Sivil toplum kuruluşlarının önemi

Özellikle sanayi devrimi sonrasında ortaya çıkıp, günümüze kadar değişerek, gelişerek sosyal ve ekonomik yaşamın bir parçası olmuştur sivil toplumun örgütlenmesi. Elbette ki çok daha eski dönemlerde de bazı sosyal dayanışma ve toplumsal örgütlenme biçimleri olmuştur. Fakat bugün anladığımız anlamda sivil toplum örgütlenmesi bu tür organizasyonlardan oldukça farklıdır elbette. Yasal statü, tüzük, denetleme ve denetlenme, resmi üyelik, aidat ödeme, seçimle belirlenen yönetim ve kurullar sivil toplum örgütlenmesine modern anlamda bir kimlik kazandırmıştır.
Sivil toplum kuruluşları, üyelerinin bir araya gelmekteki ana nedenleri dışında aynı zamanda birer toplumsal baskı grubudurlar ve ülkenin siyasi, sosyal, ekonomik ve kültürel birçok sorunlu alanına müdahil olup, demokratik yollarla tavır koyarak, karar vericileri etkileme misyonuna da sahiptirler. Tüm bu özellikleri itibarıyla oda, sendika, vakıf ve dernek adı altında faaliyet gösteren sivil toplum kuruluşları ekonomik, siyasal ve demokratik anlamda daha ileri, daha şeffaf dolayısı ile gelişmeyi hedefleyen bir ülke için olmazsa olmaz unsurlardan biridir. Bugün ekonomik, siyasal ve demokratik olarak ileri oldukları kabul edilen ülkelerin gelişme ve bunu sürdürme sürecinde sivil toplum kuruluşlarının etkisi de tartışılmazdır.
Kavramın uygulamadaki durumuna tersinden bakacak olursak, sivil toplum kuruluşları bu baskı unsuru olma özelliğinden dolayı ekonomik ve siyasal olarak gelişme kaygısı gütmeyen yönetimlerin en fazla müdahale ettiği alanların belki de başında gelmektedir. Örgütlü kitleleri yönetmenin zorluğu bu tür yönetimler tarafından bilinmekte, bu nedenle örgütlenme baskı altına alınmakta, aynı zamanda iktidarlarla birlikte çalışan toplumsal değil kişisel çıkar amaçlı ve daha uyumlu STK’lar kurdurulup bu örgütlerin direnci kırdırılmaya çalışılmaktadır.
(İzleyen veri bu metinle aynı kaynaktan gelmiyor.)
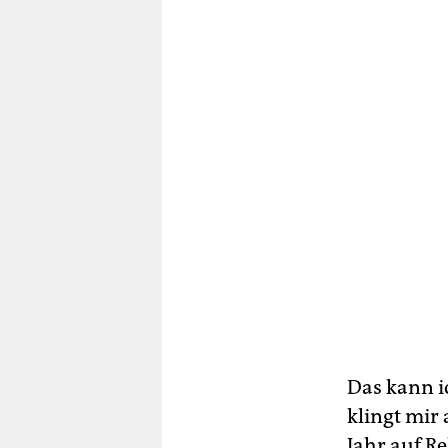
Das kann i
klingt mir 
Jahr auf R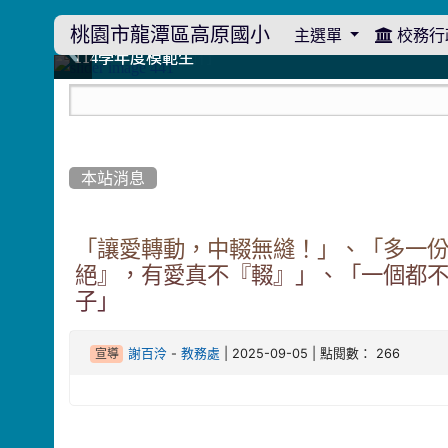
桃園市龍潭區高原國小
主選單
校務行
:::
114學年度模範生
114學年度模範生
高原110 追夢向前行
高原110 追夢向前行
橄欖樹群
橄欖樹群
:::
本站消息
「讓愛轉動，中輟無縫！」、「多一
絕』，有愛真不『輟』」、「一個都
子」
-
| 2025-09-05 | 點閱數： 266
謝百泠
教務處
宣導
Geniş anlamda siyasi partilerin de birer sivil toplum kuruluşu olduğu düşünüldüğünde bağımsız sivil toplum kuruluşları demokratik toplumun en dinamik, katılımcı ve etkin unsurlarıdırlar. Ülke sorunlarına duyarlı bu örgütler eleştiri ve çözüm önerileri ile ülke siyasetine katkıda bulunurlar. Ayrıca bireysel olarak ta bu tür örgütlenmelerin içinde yer almak bireylerin bilinç seviyesini yükseltir. Toplumsal olaylara, ülke geleceğine ilişkin fikirler üreterek, eylemlerde bulunarak toplumun olumlu yönde yol almasına katkıda bulunurlar.
Sonuç olarak bu gibi amaç, eylem ve etkileri nedeniyle otoriter yönetimler, demokrasilerin vazgeçilmez bir aktörü olan aktif ve bağımsız sivil toplum kuruluşlarının varlığından rahatsız olurlar. Hiç olmaması veya olacaksa da uyumlu, aktif olmayan ve toplumsal çıkarları değil bireysel çıkarları hedefleyen STK’larla çalışmayı arzularlar. Çok seslilikten uzaklaşan bir toplumun işleyişi hakkında fikir sahibi olmakta dünyadaki örneklerine baktığımızda çokta zor olmasa gerek.